▶ What to do
Revise the lines below by changing "Cathedral Square" to "Town Hall Square" and keeping everything else the same. Leave the pictures out of your answer.

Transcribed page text
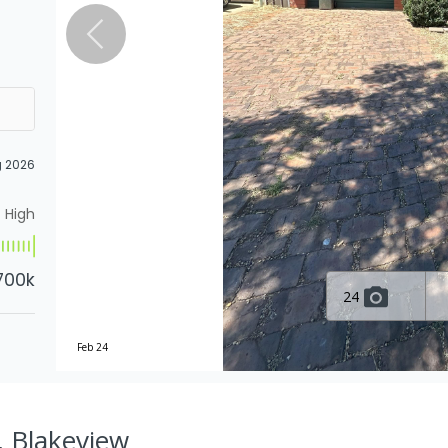
g 2026
High
700k
24
Feb 24
, Blakeview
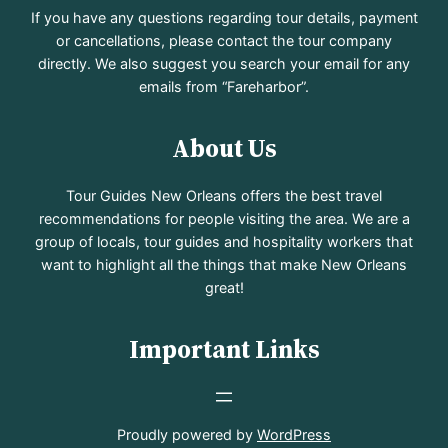
If you have any questions regarding tour details, payment
or cancellations, please contact the tour company
directly. We also suggest you search your email for any
emails from “Fareharbor”.
About Us
Tour Guides New Orleans offers the best travel
recommendations for people visiting the area. We are a
group of locals, tour guides and hospitality workers that
want to highlight all the things that make New Orleans
great!
Important Links
Proudly powered by
WordPress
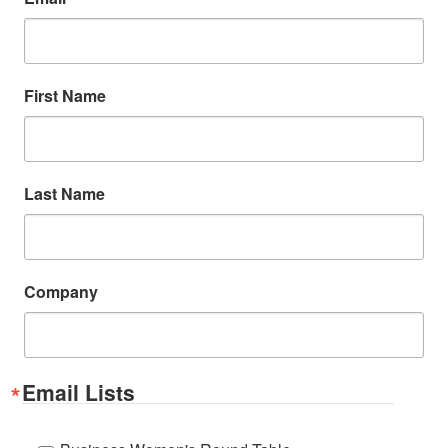
First Name
Last Name
Company
Email Lists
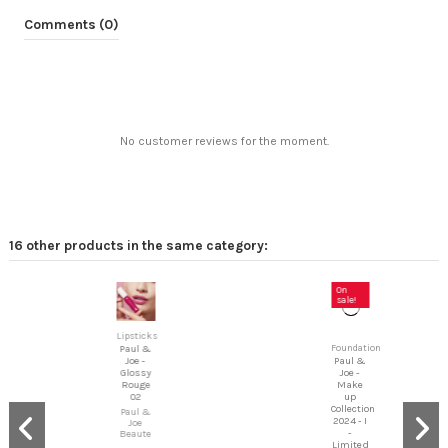
Comments (0)
No customer reviews for the moment.
16 other products in the same category:
On
sale!
Lipsticks
Foundation
Paul &
Paul &
Joe -
Joe -
Glossy
Make
Rouge
up
02
Collection
Paul &
2024 - I
Joe
-
Beaute
Limited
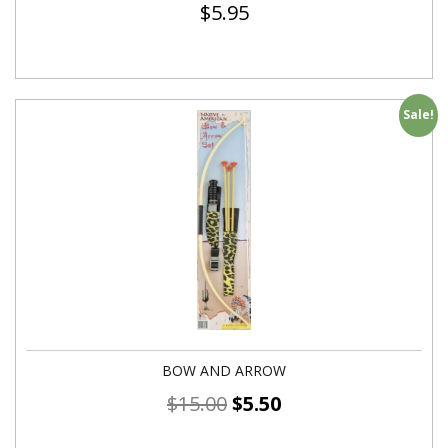
$
5.95
Sale!
BOW AND ARROW
$
15.00
$
5.50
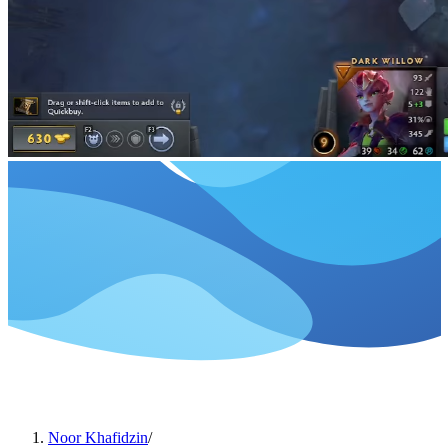
Noor Khafidzin
/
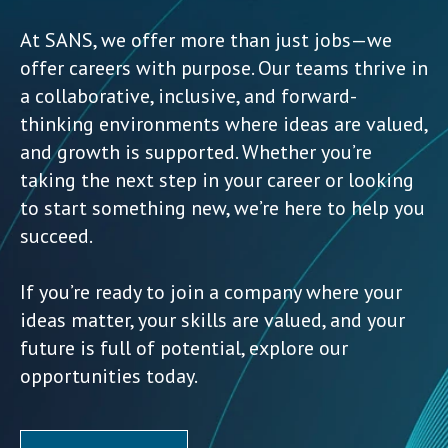
At SANS, we offer more than just jobs—we
offer careers with purpose. Our teams thrive in
a collaborative, inclusive, and forward-
thinking environments where ideas are valued,
and growth is supported. Whether you’re
taking the next step in your career or looking
to start something new, we’re here to help you
succeed.
If you’re ready to join a company where your
ideas matter, your skills are valued, and your
future is full of potential, explore our
opportunities today.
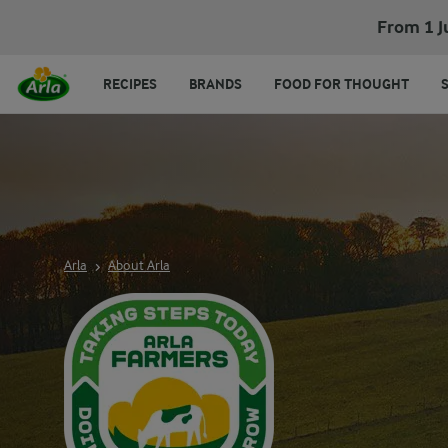
From 1 J
RECIPES
BRANDS
FOOD FOR THOUGHT
Arla
About Arla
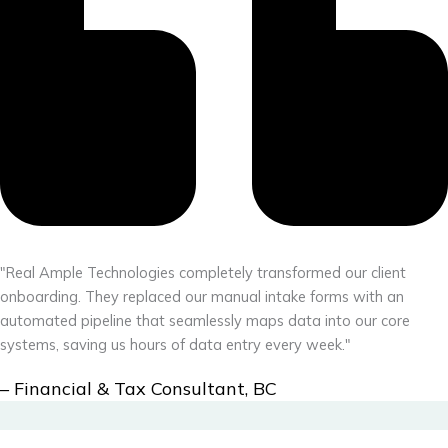
"Real Ample Technologies completely transformed our client
onboarding. They replaced our manual intake forms with an
automated pipeline that seamlessly maps data into our core
systems, saving us hours of data entry every week."
– Financial & Tax Consultant, BC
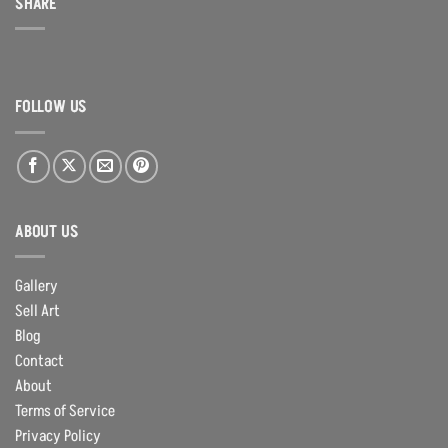
SHARE
FOLLOW US
ABOUT US
Gallery
Sell Art
Blog
Contact
About
Terms of Service
Privacy Policy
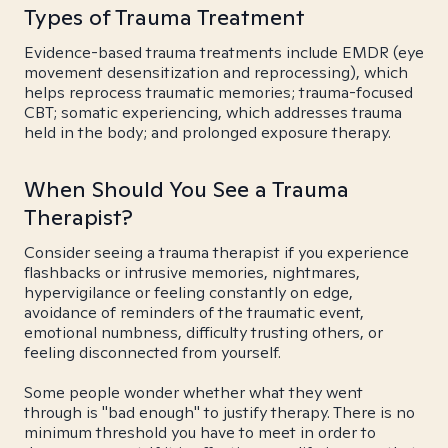
Types of Trauma Treatment
Evidence-based trauma treatments include EMDR (eye
movement desensitization and reprocessing), which
helps reprocess traumatic memories; trauma-focused
CBT; somatic experiencing, which addresses trauma
held in the body; and prolonged exposure therapy.
When Should You See a Trauma
Therapist?
Consider seeing a trauma therapist if you experience
flashbacks or intrusive memories, nightmares,
hypervigilance or feeling constantly on edge,
avoidance of reminders of the traumatic event,
emotional numbness, difficulty trusting others, or
feeling disconnected from yourself.
Some people wonder whether what they went
through is "bad enough" to justify therapy. There is no
minimum threshold you have to meet in order to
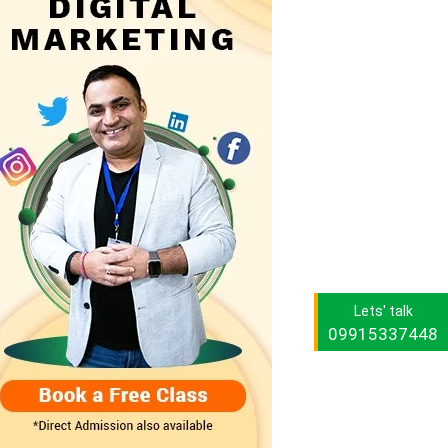
Lets' talk
09915337448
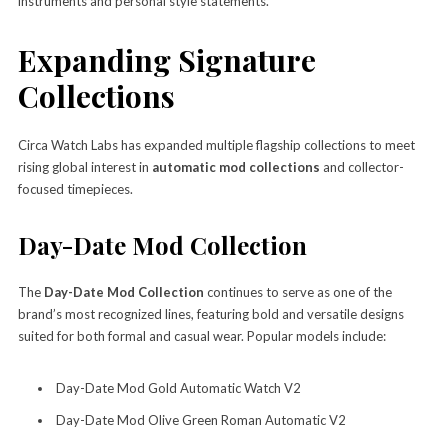
instruments and personal style statements.
Expanding Signature
Collections
Circa Watch Labs has expanded multiple flagship collections to meet
rising global interest in
automatic mod collections
and collector-
focused timepieces.
Day-Date Mod Collection
The
Day-Date Mod Collection
continues to serve as one of the
brand’s most recognized lines, featuring bold and versatile designs
suited for both formal and casual wear. Popular models include:
Day-Date Mod Gold Automatic Watch V2
Day-Date Mod Olive Green Roman Automatic V2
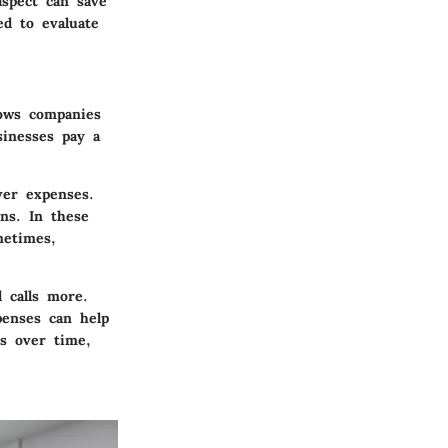
aspect can save
ed to evaluate
lows companies
sinesses pay a
ver expenses.
ons. In these
metimes,
l calls more.
penses can help
ns over time,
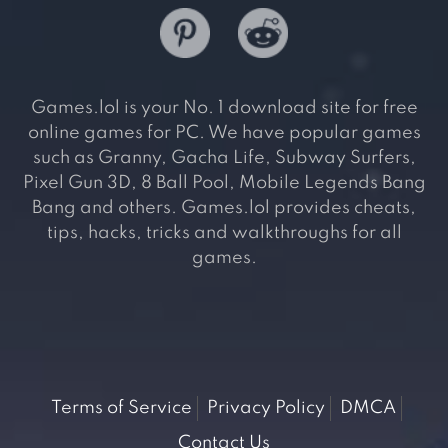
Games.lol is your No. 1 download site for free
online games for PC. We have popular games
such as Granny, Gacha Life, Subway Surfers,
Pixel Gun 3D, 8 Ball Pool, Mobile Legends Bang
Bang and others. Games.lol provides cheats,
tips, hacks, tricks and walkthroughs for all
games.
Terms of Service
Privacy Policy
DMCA
Contact Us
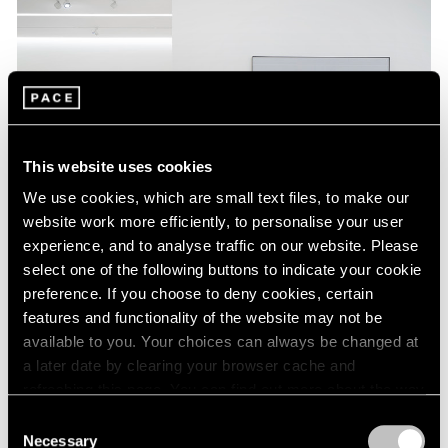
This website uses cookies
We use cookies, which are small text files, to make our
website work more efficiently, to personalise your user
experience, and to analyse traffic on our website. Please
select one of the following buttons to indicate your cookie
preference. If you choose to deny cookies, certain
Installation View,
Agnes Martin: The Distillation of Color
, May 5 –
June 26, 2021, Pace Gallery, New York © Estate of Agnes Martin /
features and functionality of the website may not be
Artists Rights Society (ARS), New York
available to you. Your choices can always be changed at
a later date by clearing your browser cache and
refreshing this page. You can find out more about the way
Beginning in 1980, Martin’s compositions began to
we use cookies in our
cookie policy
.
Consent
feature narrow horizontal bands in trios of primary hues,
Necessary
Selection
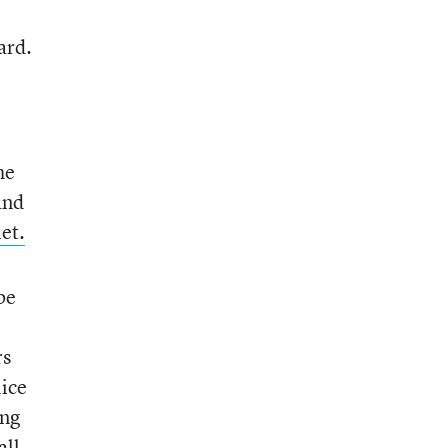
ard.
he
and
et.
be
rs
lice
ing
all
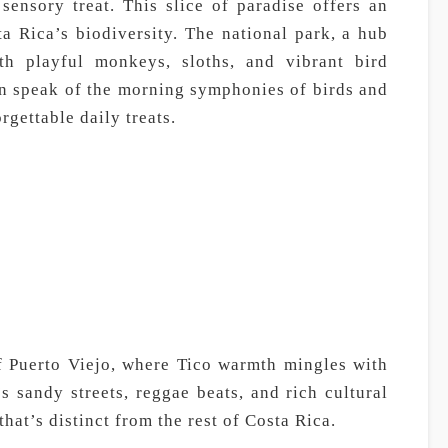
sensory treat. This slice of paradise offers an
a Rica’s biodiversity. The national park, a hub
ith playful monkeys, sloths, and vibrant bird
en speak of the morning symphonies of birds and
gettable daily treats.
f Puerto Viejo, where Tico warmth mingles with
 sandy streets, reggae beats, and rich cultural
hat’s distinct from the rest of Costa Rica.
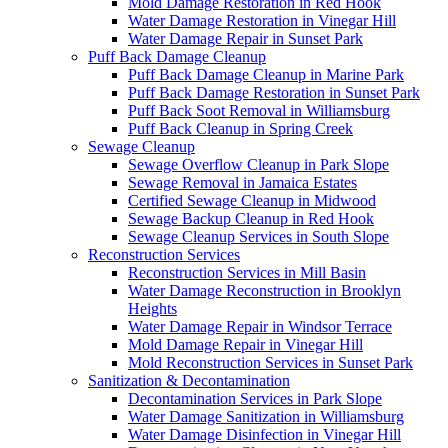
Mold Damage Restoration in Red Hook
Water Damage Restoration in Vinegar Hill
Water Damage Repair in Sunset Park
Puff Back Damage Cleanup
Puff Back Damage Cleanup in Marine Park
Puff Back Damage Restoration in Sunset Park
Puff Back Soot Removal in Williamsburg
Puff Back Cleanup in Spring Creek
Sewage Cleanup
Sewage Overflow Cleanup in Park Slope
Sewage Removal in Jamaica Estates
Certified Sewage Cleanup in Midwood
Sewage Backup Cleanup in Red Hook
Sewage Cleanup Services in South Slope
Reconstruction Services
Reconstruction Services in Mill Basin
Water Damage Reconstruction in Brooklyn
Heights
Water Damage Repair in Windsor Terrace
Mold Damage Repair in Vinegar Hill
Mold Reconstruction Services in Sunset Park
Sanitization & Decontamination
Decontamination Services in Park Slope
Water Damage Sanitization in Williamsburg
Water Damage Disinfection in Vinegar Hill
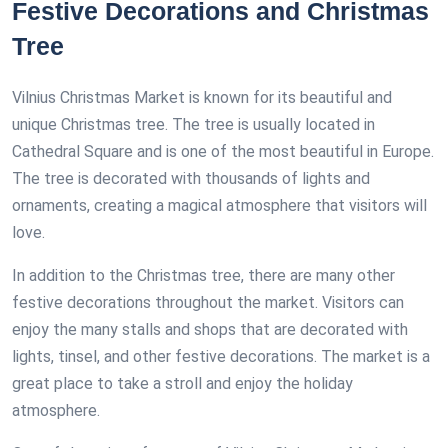
Festive Decorations and Christmas
Tree
Vilnius Christmas Market is known for its beautiful and
unique Christmas tree. The tree is usually located in
Cathedral Square and is one of the most beautiful in Europe.
The tree is decorated with thousands of lights and
ornaments, creating a magical atmosphere that visitors will
love.
In addition to the Christmas tree, there are many other
festive decorations throughout the market. Visitors can
enjoy the many stalls and shops that are decorated with
lights, tinsel, and other festive decorations. The market is a
great place to take a stroll and enjoy the holiday
atmosphere.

▶ Response to the exercise
g 2026
High
700k
24
Feb 24
, Blakeview
If you have any questions regarding tour details, payment
or cancellations, please contact the tour company
directly. We also suggest you search your email for any
emails from “Fareharbor”.
About Us
Tour Guides New Orleans offers the best travel
recommendations for people visiting the area. We are a
group of locals, tour guides and hospitality workers that
want to highlight all the things that make New Orleans
great!
Important Links
Proudly powered by
WordPress
First Name
Last Name
Company
Email Lists
Comments (0)
No customer reviews for the moment.
16 other products in the same category:
On
sale!
Lipsticks
Foundation
Paul &
Paul &
Joe -
Joe -
Glossy
Make
Rouge
up
02
Collection
Paul &
2024 - I
Joe
-
Beaute
Limited
$
5.95
Sale!
BOW AND ARROW
$
15.00
$
5.50
Noor Khafidzin
/
At SANS, we offer more than just jobs—we
offer careers with purpose. Our teams thrive in
a collaborative, inclusive, and forward-
thinking environments where ideas are valued,
and growth is supported. Whether you’re
taking the next step in your career or looking
to start something new, we’re here to help you
succeed.
If you’re ready to join a company where your
ideas matter, your skills are valued, and your
future is full of potential, explore our
opportunities today.
From 1 J
RECIPES
BRANDS
FOOD FOR THOUGHT
Arla
About Arla
"Real Ample Technologies completely transformed our client
onboarding. They replaced our manual intake forms with an
automated pipeline that seamlessly maps data into our core
systems, saving us hours of data entry every week."
– Financial & Tax Consultant, BC
SHARE
FOLLOW US
ABOUT US
Gallery
Sell Art
Blog
Contact
About
Terms of Service
Privacy Policy
Types of Trauma Treatment
Evidence-based trauma treatments include EMDR (eye
movement desensitization and reprocessing), which
helps reprocess traumatic memories; trauma-focused
CBT; somatic experiencing, which addresses trauma
held in the body; and prolonged exposure therapy.
When Should You See a Trauma
Therapist?
Consider seeing a trauma therapist if you experience
flashbacks or intrusive memories, nightmares,
hypervigilance or feeling constantly on edge,
avoidance of reminders of the traumatic event,
emotional numbness, difficulty trusting others, or
feeling disconnected from yourself.
Some people wonder whether what they went
through is "bad enough" to justify therapy. There is no
minimum threshold you have to meet in order to
Lets' talk
09915337448
instruments and personal style statements.
Expanding Signature
Collections
Circa Watch Labs has expanded multiple flagship collections to meet
rising global interest in
automatic mod collections
and collector-
focused timepieces.
Day-Date Mod Collection
The
Day-Date Mod Collection
continues to serve as one of the
brand’s most recognized lines, featuring bold and versatile designs
suited for both formal and casual wear. Popular models include:
Day-Date Mod Gold Automatic Watch V2
Day-Date Mod Olive Green Roman Automatic V2
aspect can save
ed to evaluate
lows companies
sinesses pay a
ver expenses.
ons. In these
metimes,
l calls more.
penses can help
ns over time,
Games.lol is your No. 1 download site for free
online games for PC. We have popular games
such as Granny, Gacha Life, Subway Surfers,
Pixel Gun 3D, 8 Ball Pool, Mobile Legends Bang
Bang and others. Games.lol provides cheats,
tips, hacks, tricks and walkthroughs for all
games.
Terms of Service
Privacy Policy
DMCA
Contact Us
This website uses cookies
We use cookies, which are small text files, to make our
website work more efficiently, to personalise your user
experience, and to analyse traffic on our website. Please
select one of the following buttons to indicate your cookie
preference. If you choose to deny cookies, certain
Installation View,
Agnes Martin: The Distillation of Color
, May 5 –
June 26, 2021, Pace Gallery, New York © Estate of Agnes Martin /
features and functionality of the website may not be
Artists Rights Society (ARS), New York
available to you. Your choices can always be changed at
a later date by clearing your browser cache and
refreshing this page. You can find out more about the way
Beginning in 1980, Martin’s compositions began to
we use cookies in our
cookie policy
.
Consent
feature narrow horizontal bands in trios of primary hues,
Necessary
Selection
ard.
he
and
et.
be
rs
lice
ing
all
sensory treat. This slice of paradise offers an
a Rica’s biodiversity. The national park, a hub
ith playful monkeys, sloths, and vibrant bird
en speak of the morning symphonies of birds and
gettable daily treats.
f Puerto Viejo, where Tico warmth mingles with
 sandy streets, reggae beats, and rich cultural
hat’s distinct from the rest of Costa Rica.
Mold Damage Restoration in Red Hook
Water Damage Restoration in Vinegar Hill
Water Damage Repair in Sunset Park
Puff Back Damage Cleanup
Puff Back Damage Cleanup in Marine Park
Puff Back Damage Restoration in Sunset Park
Puff Back Soot Removal in Williamsburg
Puff Back Cleanup in Spring Creek
Sewage Cleanup
Sewage Overflow Cleanup in Park Slope
Sewage Removal in Jamaica Estates
Certified Sewage Cleanup in Midwood
Sewage Backup Cleanup in Red Hook
Sewage Cleanup Services in South Slope
Reconstruction Services
Reconstruction Services in Mill Basin
Water Damage Reconstruction in Brooklyn
Heights
Water Damage Repair in Windsor Terrace
Mold Damage Repair in Vinegar Hill
Mold Reconstruction Services in Sunset Park
Sanitization & Decontamination
Decontamination Services in Park Slope
Water Damage Sanitization in Williamsburg
Water Damage Disinfection in Vinegar Hill
Festive Decorations and Christmas
Tree
Vilnius Christmas Market is known for its beautiful and
unique Christmas tree. The tree is usually located in
Town Hall Square and is one of the most beautiful in Europe.
The tree is decorated with thousands of lights and
ornaments, creating a magical atmosphere that visitors will
love.
In addition to the Christmas tree, there are many other
festive decorations throughout the market. Visitors can
enjoy the many stalls and shops that are decorated with
lights, tinsel, and other festive decorations. The market is a
great place to take a stroll and enjoy the holiday
atmosphere.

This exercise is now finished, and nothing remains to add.